[[ Working data open ]]
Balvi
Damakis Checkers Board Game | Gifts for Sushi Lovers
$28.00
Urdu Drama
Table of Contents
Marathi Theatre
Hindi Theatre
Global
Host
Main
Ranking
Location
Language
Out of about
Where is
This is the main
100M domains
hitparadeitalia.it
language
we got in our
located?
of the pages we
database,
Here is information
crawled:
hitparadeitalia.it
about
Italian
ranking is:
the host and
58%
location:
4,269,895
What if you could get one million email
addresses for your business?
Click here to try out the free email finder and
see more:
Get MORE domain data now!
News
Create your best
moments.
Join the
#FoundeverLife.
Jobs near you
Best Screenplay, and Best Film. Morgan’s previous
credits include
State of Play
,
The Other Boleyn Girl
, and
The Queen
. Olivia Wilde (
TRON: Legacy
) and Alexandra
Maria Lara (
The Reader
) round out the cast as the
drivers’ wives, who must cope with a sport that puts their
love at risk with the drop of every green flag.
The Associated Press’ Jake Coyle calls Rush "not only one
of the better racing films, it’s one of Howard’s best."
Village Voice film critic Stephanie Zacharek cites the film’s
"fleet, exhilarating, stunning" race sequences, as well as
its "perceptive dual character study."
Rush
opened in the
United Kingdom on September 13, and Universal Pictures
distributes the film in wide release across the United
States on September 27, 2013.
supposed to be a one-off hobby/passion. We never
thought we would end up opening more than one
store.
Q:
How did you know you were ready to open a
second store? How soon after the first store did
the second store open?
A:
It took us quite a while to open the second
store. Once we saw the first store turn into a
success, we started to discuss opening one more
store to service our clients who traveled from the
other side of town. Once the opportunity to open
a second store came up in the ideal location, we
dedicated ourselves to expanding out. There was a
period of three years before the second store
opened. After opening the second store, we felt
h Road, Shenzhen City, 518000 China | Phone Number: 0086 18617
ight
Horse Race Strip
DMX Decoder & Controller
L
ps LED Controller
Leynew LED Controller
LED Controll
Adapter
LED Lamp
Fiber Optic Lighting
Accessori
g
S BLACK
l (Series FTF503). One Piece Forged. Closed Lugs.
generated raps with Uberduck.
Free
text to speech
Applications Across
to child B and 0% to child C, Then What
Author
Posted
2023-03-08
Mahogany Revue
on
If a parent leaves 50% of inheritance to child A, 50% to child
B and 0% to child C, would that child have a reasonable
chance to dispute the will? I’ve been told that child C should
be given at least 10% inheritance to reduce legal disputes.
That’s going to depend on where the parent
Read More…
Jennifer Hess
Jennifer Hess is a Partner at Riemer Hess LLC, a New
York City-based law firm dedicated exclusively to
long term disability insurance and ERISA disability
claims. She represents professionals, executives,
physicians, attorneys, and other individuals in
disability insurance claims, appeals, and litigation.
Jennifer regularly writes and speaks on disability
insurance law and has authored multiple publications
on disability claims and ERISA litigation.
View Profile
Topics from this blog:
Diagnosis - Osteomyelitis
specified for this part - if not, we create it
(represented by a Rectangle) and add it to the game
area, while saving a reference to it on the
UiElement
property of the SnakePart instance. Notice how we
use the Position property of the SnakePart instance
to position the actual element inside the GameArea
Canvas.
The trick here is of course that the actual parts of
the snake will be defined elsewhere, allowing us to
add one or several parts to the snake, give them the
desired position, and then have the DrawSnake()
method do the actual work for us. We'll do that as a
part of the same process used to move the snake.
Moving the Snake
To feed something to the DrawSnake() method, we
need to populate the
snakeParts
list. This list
[[ Working data closed ]]
Directions:
Could you rewrite the records, starting at the beginning and going through the line with "opened in the", with "Rush" changed to "The Race" and everything else left the same?

Your response:
Balvi
Damakis Checkers Board Game | Gifts for Sushi Lovers
$28.00
Urdu Drama
Table of Contents
Marathi Theatre
Hindi Theatre
Global
Host
Main
Ranking
Location
Language
Out of about
Where is
This is the main
100M domains
hitparadeitalia.it
language
we got in our
located?
of the pages we
database,
Here is information
crawled:
hitparadeitalia.it
about
Italian
ranking is:
the host and
58%
location:
4,269,895
What if you could get one million email
addresses for your business?
Click here to try out the free email finder and
see more:
Get MORE domain data now!
News
Create your best
moments.
Join the
#FoundeverLife.
Jobs near you
Best Screenplay, and Best Film. Morgan’s previous
credits include
State of Play
,
The Other Boleyn Girl
, and
The Queen
. Olivia Wilde (
TRON: Legacy
) and Alexandra
Maria Lara (
The Reader
) round out the cast as the
drivers’ wives, who must cope with a sport that puts their
love at risk with the drop of every green flag.
The Associated Press’ Jake Coyle calls The Race "not only one
of the better racing films, it’s one of Howard’s best."
Village Voice film critic Stephanie Zacharek cites the film’s
"fleet, exhilarating, stunning" race sequences, as well as
its "perceptive dual character study."
The Race
opened in the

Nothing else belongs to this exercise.